_Stored data entries_
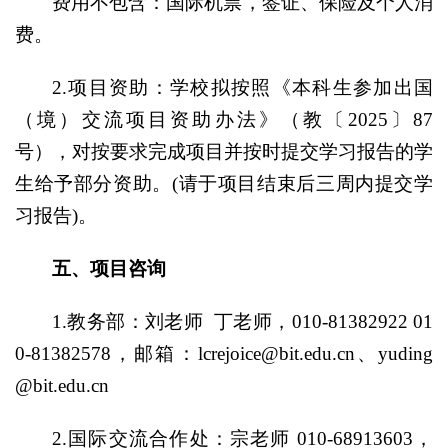
费用不包含：国际机票，签证、保险及个人消
费。
2.项目资助：学校拟按照《本科生参加出国
（境）交流项目资助办法》（教〔2025〕87
号），对按要求完成项目并按时提交学习报告的学
生给予部分资助。(请于项目结束后三周内提交学
习报告)。
五、项目咨询
1.教务部：刘老师 丁老师，010-81382922 01
0-81382578，邮箱：lcrejoice@bit.edu.cn、yuding
@bit.edu.cn
2.国际交流合作处：宗老师 010-68913603，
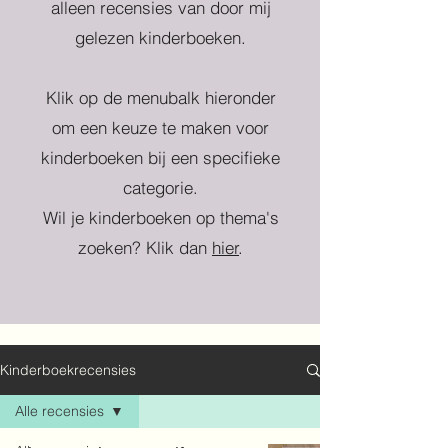
alleen recensies van door mij
gelezen kinderboeken.
Klik op de menubalk hieronder
om een keuze te maken voor
kinderboeken bij een specifieke
categorie.
Wil je kinderboeken op thema's
zoeken? Klik dan
hier
.
Kinderboekrecensies
Alle recensies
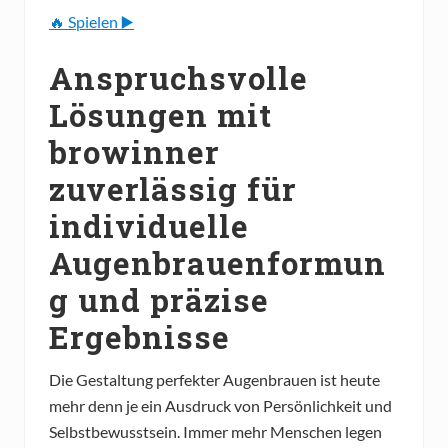
🔥 Spielen ▶️
Anspruchsvolle
Lösungen mit
browinner
zuverlässig für
individuelle
Augenbrauenformun
g und präzise
Ergebnisse
Die Gestaltung perfekter Augenbrauen ist heute
mehr denn je ein Ausdruck von Persönlichkeit und
Selbstbewusstsein. Immer mehr Menschen legen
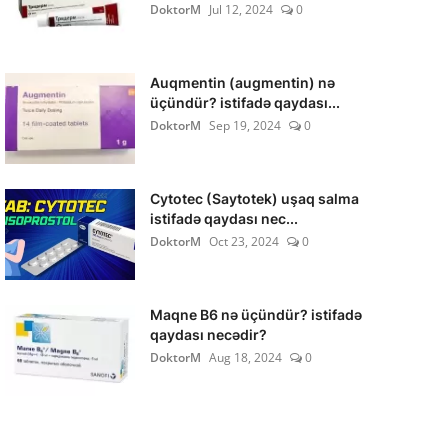
DoktorM
Jul 12, 2024
0
Auqmentin (augmentin) nə
üçündür? istifadə qaydası...
DoktorM
Sep 19, 2024
0
Cytotec (Saytotek) uşaq salma
istifadə qaydası nec...
DoktorM
Oct 23, 2024
0
Maqne B6 nə üçündür? istifadə
qaydası necədir?
DoktorM
Aug 18, 2024
0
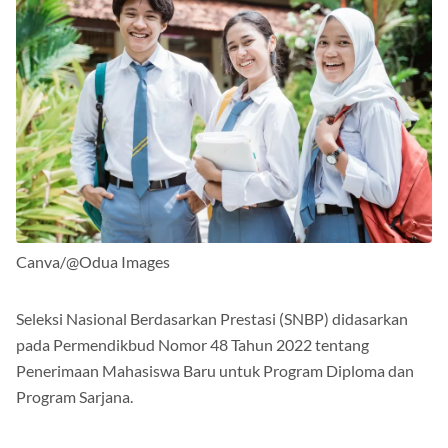
Canva/@Odua Images
Seleksi Nasional Berdasarkan Prestasi (SNBP) didasarkan
pada Permendikbud Nomor 48 Tahun 2022 tentang
Penerimaan Mahasiswa Baru untuk Program Diploma dan
Program Sarjana.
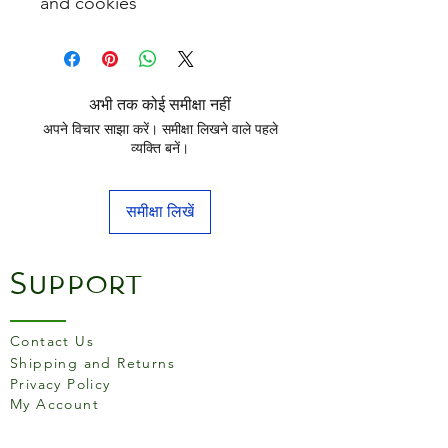
and cookies
अभी तक कोई समीक्षा नहीं
अपने विचार साझा करें। समीक्षा लिखने वाले पहले
व्यक्ति बनें।
समीक्षा लिखें
Support
Contact Us
Shipping and Returns
Privacy Policy
My Account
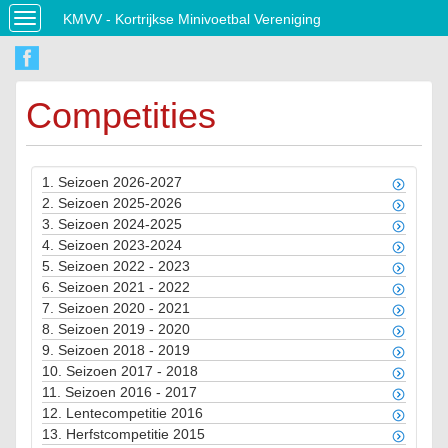
KMVV - Kortrijkse Minivoetbal Vereniging
Toggle
navigation
Competities
1.
Seizoen 2026-2027
2.
Seizoen 2025-2026
3.
Seizoen 2024-2025
4.
Seizoen 2023-2024
5.
Seizoen 2022 - 2023
6.
Seizoen 2021 - 2022
7.
Seizoen 2020 - 2021
8.
Seizoen 2019 - 2020
9.
Seizoen 2018 - 2019
10.
Seizoen 2017 - 2018
11.
Seizoen 2016 - 2017
12.
Lentecompetitie 2016
13.
Herfstcompetitie 2015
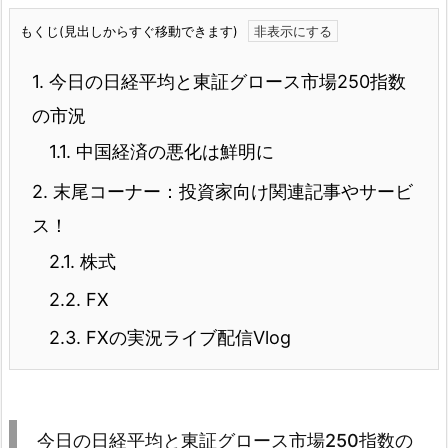
もくじ(見出しからすぐ移動できます)
1.
今日の日経平均と東証グロース市場250指数
の市況
1.1.
中国経済の悪化は鮮明に
2.
末尾コーナー：投資家向け関連記事やサービ
ス！
2.1.
株式
2.2.
FX
2.3.
FXの実況ライブ配信Vlog
今日の日経平均と東証グロース市場250指数の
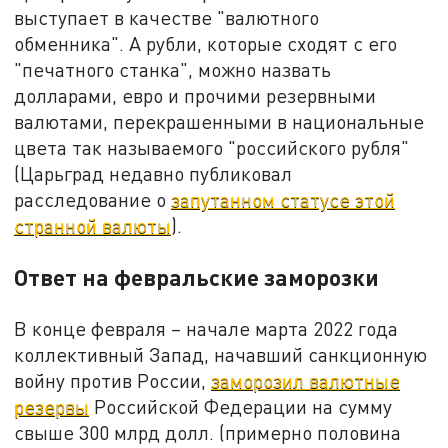
выступает в качестве "валютного
обменника". А рубли, которые сходят с его
"печатного станка", можно назвать
долларами, евро и прочими резервными
валютами, перекрашенными в национальные
цвета так называемого "российского рубля"
(Царьград недавно публиковал
расследование о
запутанном статусе этой
странной валюты
).
Ответ на февральские заморозки
В конце февраля – начале марта 2022 года
коллективный Запад, начавший санкционную
войну против России,
заморозил валютные
резервы
Российской Федерации на сумму
свыше 300 млрд долл. (примерно половина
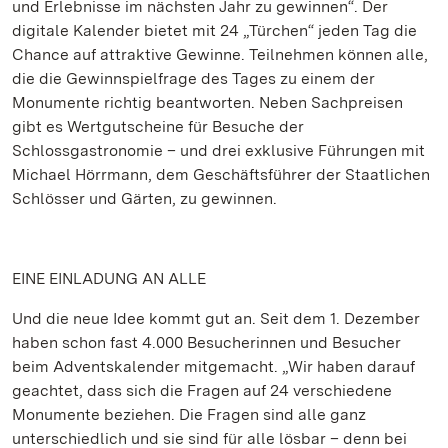
und Erlebnisse im nächsten Jahr zu gewinnen“. Der
digitale Kalender bietet mit 24 „Türchen“ jeden Tag die
Chance auf attraktive Gewinne. Teilnehmen können alle,
die die Gewinnspielfrage des Tages zu einem der
Monumente richtig beantworten. Neben Sachpreisen
gibt es Wertgutscheine für Besuche der
Schlossgastronomie – und drei exklusive Führungen mit
Michael Hörrmann, dem Geschäftsführer der Staatlichen
Schlösser und Gärten, zu gewinnen.
EINE EINLADUNG AN ALLE
Und die neue Idee kommt gut an. Seit dem 1. Dezember
haben schon fast 4.000 Besucherinnen und Besucher
beim Adventskalender mitgemacht. „Wir haben darauf
geachtet, dass sich die Fragen auf 24 verschiedene
Monumente beziehen. Die Fragen sind alle ganz
unterschiedlich und sie sind für alle lösbar – denn bei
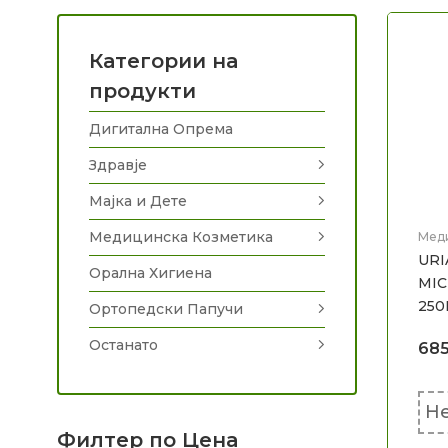
Категории на
продукти
Дигитална Опрема
Здравје
Мајка и Дете
Медицинска Козметика
Мед
Нега
URI
Орална Хигиена
MIC
250
Ортопедски Папучи
Останато
68
Не
Филтер по Цена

_EXERCISE_
Every record must be returned exactly. Leave its pictures out.

_RESPONSE TO THIS EXERCISE_
费用不包含：国际机票，签证、保险及个人消
费。
2.项目资助：学校拟按照《本科生参加出国
（境）交流项目资助办法》（教〔2025〕87
号），对按要求完成项目并按时提交学习报告的学
生给予部分资助。(请于项目结束后三周内提交学
习报告)。
五、项目咨询
1.教务部：刘老师 丁老师，010-81382922 01
0-81382578，邮箱：lcrejoice@bit.edu.cn、yuding
@bit.edu.cn
2.国际交流合作处：宗老师 010-68913603，
alleen recensies van door mij
gelezen kinderboeken.
Klik op de menubalk hieronder
om een keuze te maken voor
kinderboeken bij een specifieke
categorie.
Wil je kinderboeken op thema's
zoeken? Klik dan
hier
.
Kinderboekrecensies
Alle recensies
🔥 Spielen ▶️
Anspruchsvolle
Lösungen mit
browinner
zuverlässig für
individuelle
Augenbrauenformun
g und präzise
Ergebnisse
Die Gestaltung perfekter Augenbrauen ist heute
mehr denn je ein Ausdruck von Persönlichkeit und
Selbstbewusstsein. Immer mehr Menschen legen
DoktorM
Jul 12, 2024
0
Auqmentin (augmentin) nə
üçündür? istifadə qaydası...
DoktorM
Sep 19, 2024
0
Cytotec (Saytotek) uşaq salma
istifadə qaydası nec...
DoktorM
Oct 23, 2024
0
Maqne B6 nə üçündür? istifadə
qaydası necədir?
DoktorM
Aug 18, 2024
0
Canva/@Odua Images
Seleksi Nasional Berdasarkan Prestasi (SNBP) didasarkan
pada Permendikbud Nomor 48 Tahun 2022 tentang
Penerimaan Mahasiswa Baru untuk Program Diploma dan
Program Sarjana.
and cookies
अभी तक कोई समीक्षा नहीं
अपने विचार साझा करें। समीक्षा लिखने वाले पहले
व्यक्ति बनें।
समीक्षा लिखें
Support
Contact Us
Shipping and Returns
Privacy Policy
My Account
KMVV - Kortrijkse Minivoetbal Vereniging
Toggle
navigation
Competities
1.
Seizoen 2026-2027
2.
Seizoen 2025-2026
3.
Seizoen 2024-2025
4.
Seizoen 2023-2024
5.
Seizoen 2022 - 2023
6.
Seizoen 2021 - 2022
7.
Seizoen 2020 - 2021
8.
Seizoen 2019 - 2020
9.
Seizoen 2018 - 2019
10.
Seizoen 2017 - 2018
11.
Seizoen 2016 - 2017
12.
Lentecompetitie 2016
13.
Herfstcompetitie 2015
もくじ(見出しからすぐ移動できます)
1.
今日の日経平均と東証グロース市場250指数
の市況
1.1.
中国経済の悪化は鮮明に
2.
末尾コーナー：投資家向け関連記事やサービ
ス！
2.1.
株式
2.2.
FX
2.3.
FXの実況ライブ配信Vlog
今日の日経平均と東証グロース市場250指数の
выступает в качестве "валютного
обменника". А рубли, которые сходят с его
"печатного станка", можно назвать
долларами, евро и прочими резервными
валютами, перекрашенными в национальные
цвета так называемого "российского рубля"
(Царьград недавно публиковал
расследование о
запутанном статусе этой
странной валюты
).
Ответ на февральские заморозки
В конце февраля – начале марта 2022 года
коллективный Запад, начавший санкционную
войну против России,
заморозил валютные
резервы
Российской Федерации на сумму
свыше 300 млрд долл. (примерно половина
und Erlebnisse im nächsten Jahr zu gewinnen“. Der
digitale Kalender bietet mit 24 „Türchen“ jeden Tag die
Chance auf attraktive Gewinne. Teilnehmen können alle,
die die Gewinnspielfrage des Tages zu einem der
Monumente richtig beantworten. Neben Sachpreisen
gibt es Wertgutscheine für Besuche der
Schlossgastronomie – und drei exklusive Führungen mit
Michael Hörrmann, dem Geschäftsführer der Staatlichen
Schlösser und Gärten, zu gewinnen.
EINE EINLADUNG AN ALLE
Und die neue Idee kommt gut an. Seit dem 1. Dezember
haben schon fast 4.000 Besucherinnen und Besucher
beim Adventskalender mitgemacht. „Wir haben darauf
geachtet, dass sich die Fragen auf 24 verschiedene
Monumente beziehen. Die Fragen sind alle ganz
unterschiedlich und sie sind für alle lösbar – denn bei
Категории на
продукти
Дигитална Опрема
Здравје
Мајка и Дете
Медицинска Козметика
Мед
Нега
URI
Орална Хигиена
MIC
250
Ортопедски Папучи
Останато
68
Не
Филтер по Цена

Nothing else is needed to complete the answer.